Die Fronten in der Kastanienallee sind klar: Das Bezirksamt will bauen, die Bürgerinitiative nicht. Wie findet man da einen Konsens?

Das Bezirksamt müsste bürgernäher sein, die Bürgerinitiative auch übergeordnete Aspekte der städtischen Infrastrukturpolitik in den Blick nehmen. Ein typisches Zeichen heutiger lokaler Protestbewegungen ist ja diese NIMBY-Haltung: Not in my backyard. Vereint sind die Leute in der Verneinung. In dem Moment, wo man es konstruktiv wenden und einen Konsens finden muss, wird es schwierig. Und selbst wenn es konsensuale Vorschläge aus der Zivilgesellschaft gibt, kollidieren diese oft mit den Anforderungen der Verkehrsbetriebe, dem Planungs- und Vergaberecht und ähnlichen Dingen. Es scheint mir schwierig, wie es mitten in der Großstadt bei einer Straße mit einer gewissen Bedeutung gelingen soll, die hyperlokalen Anforderungen der Anwohner mit den weiteren Funktionszuweisungen in Einklang zu bringen.

 

Den Bürgerinitiativen fehlt also der Wille zum Konsens?
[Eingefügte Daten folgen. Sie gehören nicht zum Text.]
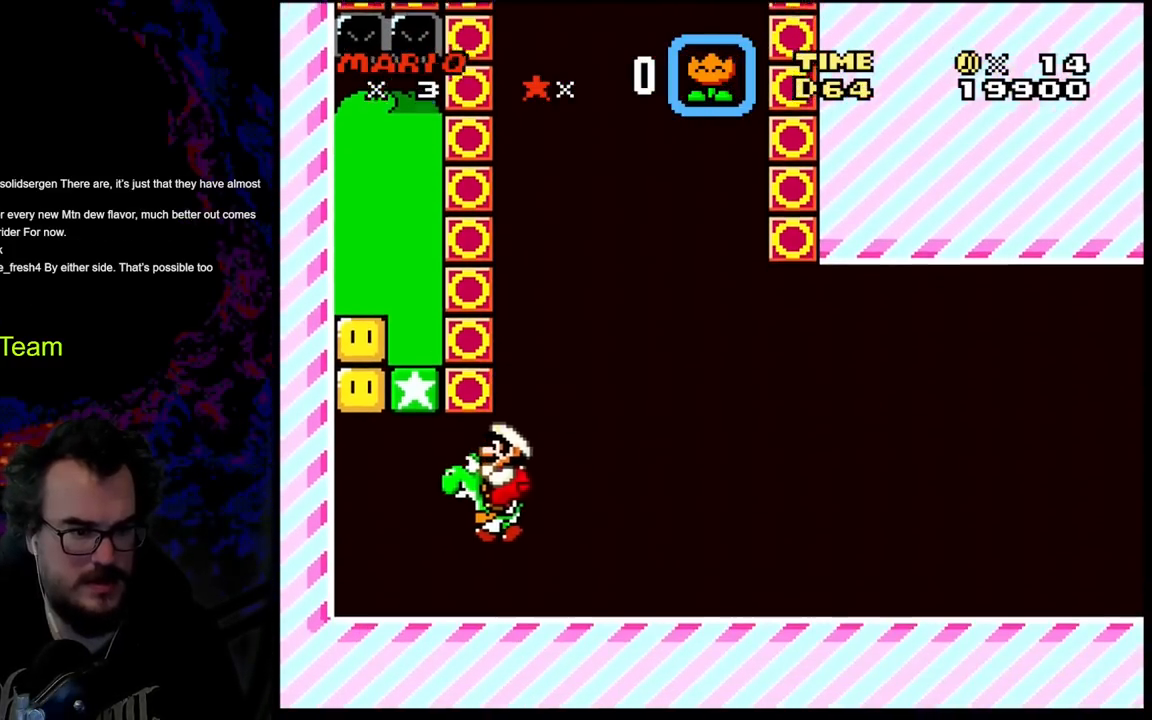
{"buttons": ["B", "Y", "DPAD_LEFT"], "events": [[167, "B", "up"], [350, "B", "down"]]}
So pauschal kann man das nicht sagen. Der Wille zum Konsens ist eins, die Fähigkeit, einen herzustellen, etwas anderes. Im Fall der Kastanienallee habe ich das Gefühlt, dass von beiden Seiten extrem ungeschickt agiert wird. Die Aktivisten müssen sich aber darüber im Klaren sein, dass durch strategische Fehler auch Mitwirkungschancen vergeben werden. Wer 9000 Unterschriften für ein Bürgerbegehren braucht, muss zur Bildung von Allianzen in der Lage sein.

 

Der Trend geht derzeit zum engagierten Bürger, in Prenzlauer Berg hat jede zweite Straße eine eigene Bürgerinitiative. Ist das eigentlich ein neues Phänomen?

Bürgerinitiativen gibt es schon viel länger als den Begriff dafür. In den 1860er Jahren wäre beinahe der Bau der zentralen Kanalisation für Berlin unter Hobrecht an Bürgereinsprüchen gescheitert. Was die Frage aufwirft, wie es wäre, wenn die sich damals durchgesetzt hätten und wir unsere Fäkalien nach wie vor mit Wagen vor die Stadt schaffen müssten. Solche Initiativen hat es immer gegeben, und das ist ja auch richtig so. Die lokale Bürgergesellschaft ist ja ein wichtiges Korrektiv für die richtige Politik in einer Demokratie.

 

Unterscheiden sich die Bürgerinitiativen heute von den Kanalisationsgegnern des 19. Jahrhunderts oder der Anti-Atomkraft-Bewegung der 70er?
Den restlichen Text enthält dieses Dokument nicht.